Having a more holistic view toward what you support and why is the foundation from which your give-back actions originate. “It does really make you cognizant of ‘let me do my due diligence to see is this where I want to put my money,’” says Erica. Who is this money supporting? What overarching concept does this support? Is there another cause whose approach is more aligned with my values? These questions build that strong base.
“It’s been, you know...really empowering to hear how, in The Community, they do share things like this, and they do talk about, you know, their causes and places that they are donating and places that you may not have even known existed.” Now that’s proof of power in numbers!

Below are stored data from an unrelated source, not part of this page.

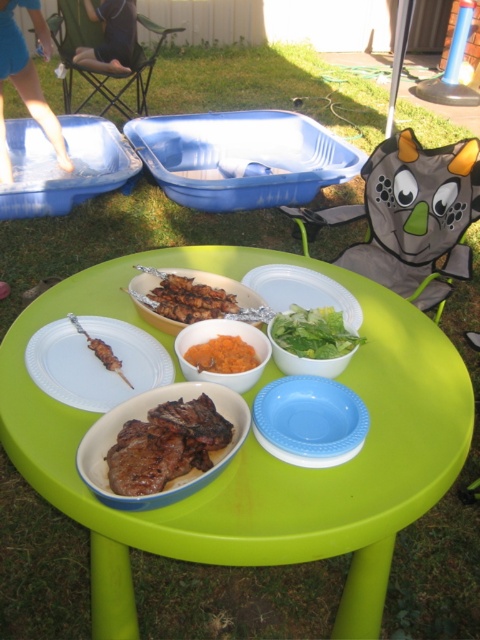
You are standing at the camera position looking at the matte yellow bowl at center. If you take one step forward, will the bowl appear larger in your view?

The matte yellow bowl at center is 3.91 feet away from the camera. If you move closer by taking one step forward, the bowl will appear larger in your view because it is now closer to you.

You are setting up a picnic table and need to place a drink in the exact center of the table. There is a matte yellow bowl at center and a blue plastic plate at center. Which object should you use as a reference to ensure the drink is centered?

The matte yellow bowl at center is to the left of the blue plastic plate at center. To center the drink, you should position it between the two objects, equidistant from both the matte yellow bowl at center and the blue plastic plate at center.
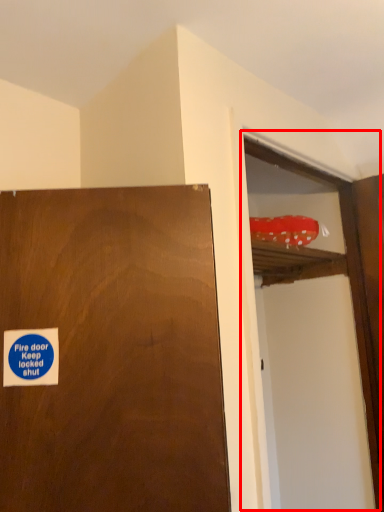
Question: From the image, what is the correct spatial relationship of screen door (annotated by the red box) in relation to sticker?

Choices:
 (A) left
 (B) right

Answer: (B)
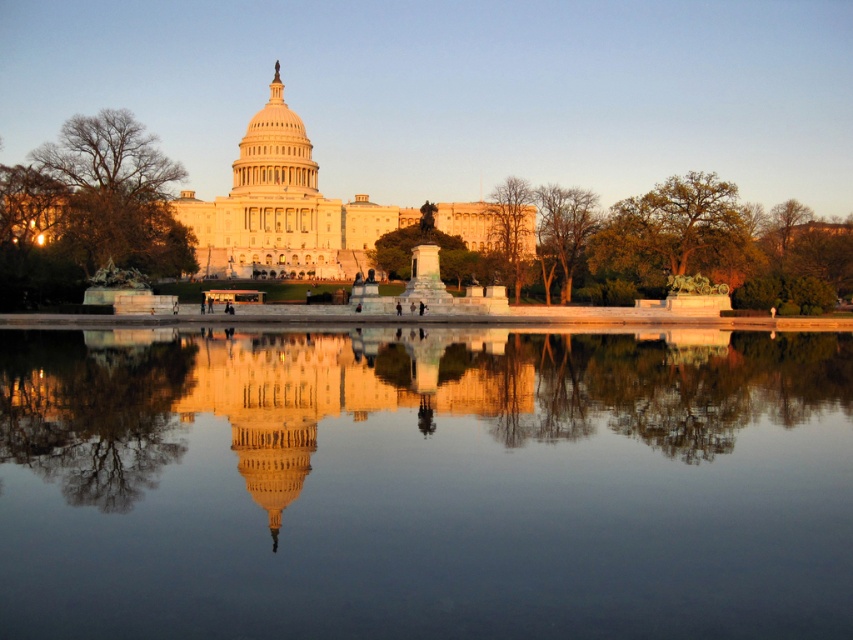
Question: Can you confirm if transparent glass water at center is positioned to the left of green leafy tree at center?

Choices:
 (A) no
 (B) yes

Answer: (B)

Question: Does bare branches at center come behind green leafy tree at center?

Choices:
 (A) no
 (B) yes

Answer: (B)

Question: Which point is farther to the camera?

Choices:
 (A) (137, 141)
 (B) (587, 216)
 (C) (750, 259)
 (D) (527, 252)

Answer: (D)

Question: Among these objects, which one is farthest from the camera?

Choices:
 (A) green leafy tree at center
 (B) bare branches at center
 (C) transparent glass water at center

Answer: (B)

Question: Does transparent glass water at center appear on the right side of bare branches at left?

Choices:
 (A) no
 (B) yes

Answer: (B)

Question: Which is nearer to the green leafy tree at right?

Choices:
 (A) bare branches at center
 (B) bare branches at left

Answer: (A)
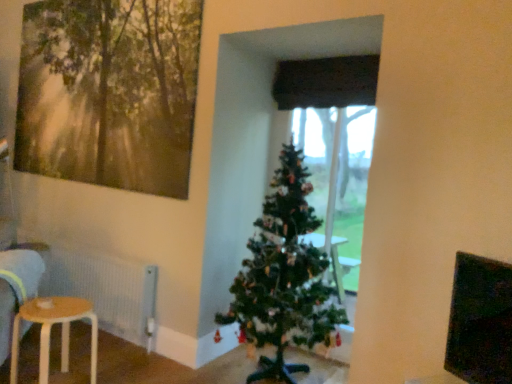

“I agree completely,” says India, adding, “I want to leave them with taking a moment to figure out what causes they want to support. If you haven't already decided that, give yourself five minutes and just really think. What broad cause - it doesn't have to be the specific nonprofit - do you want to show up and support?” Then, explore the myriad ways you can infuse that spirit into supporting your chosen causes, whether your actions are financial, physical, virtual, or all of the above.
Quoted
Erica Courdae
“There's no right way, but there is a wrong way, and it's just not to do it at all.”
“So often we have this disconnection from understanding that this really does contribute to our personal narrative.”
India Jackson
“There's no one way to have a give-back component in your business.”
“Sometimes what you can provide outside of money might be more valuable.”